Firstly, you need to use torch.log10(x**2)
in your f(x)
function, as just “log” function is for natural logarithm, and we’re given “log base 10” in question. And for the same reason I guess, you’ve mistakenly calculated derivative considering natural log of x
squared. I’m leaving the code below with correct derivative.
from d2l import torch as d2l
x = torch.linspace(0.1, 10, 100)
x.requires_grad_(True)
def f(x):
return ((torch.log10(x ** 2)) * torch.sin(x)) + (x ** -1)
y = f(x)
y.backward(torch.ones_like(y))
p = x.grad
d2l.plot(x.detach(), [y.detach(), p], 'x', 'f(x)', legend=['f(x)', 'df/dx'])
z=4
desired_derivative = (2 / (x * torch.log(torch.tensor(10)))) * torch.sin(x) + torch.log10(x**2) * torch.cos(x) - (1/x **2)

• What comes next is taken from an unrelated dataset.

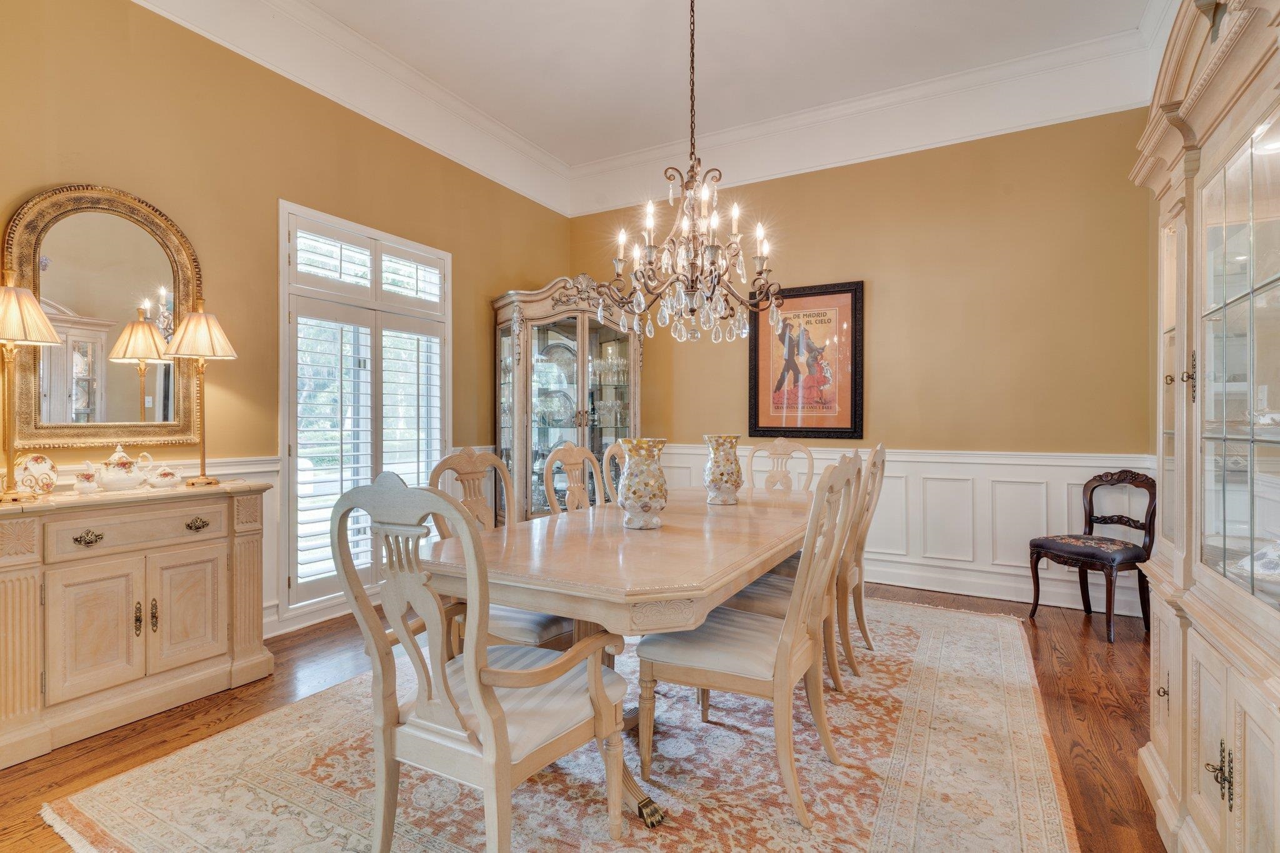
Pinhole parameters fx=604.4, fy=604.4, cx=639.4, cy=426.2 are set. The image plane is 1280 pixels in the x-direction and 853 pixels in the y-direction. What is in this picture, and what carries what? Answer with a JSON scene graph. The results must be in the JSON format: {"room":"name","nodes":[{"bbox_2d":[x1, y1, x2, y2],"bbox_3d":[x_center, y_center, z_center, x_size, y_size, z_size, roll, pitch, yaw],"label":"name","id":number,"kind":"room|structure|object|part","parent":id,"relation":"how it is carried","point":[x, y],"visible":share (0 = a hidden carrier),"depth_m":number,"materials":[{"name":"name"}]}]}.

print(f"{(p[z]-desired_derivative[z]).detach().numpy():.18f}")
p == desired_derivative, p[z], desired_derivative[z], p[z] == desired_derivative[z]
You might get some “False” values when comparing AD and desired derivative results, but those are just because of unreliable floating point math of computers.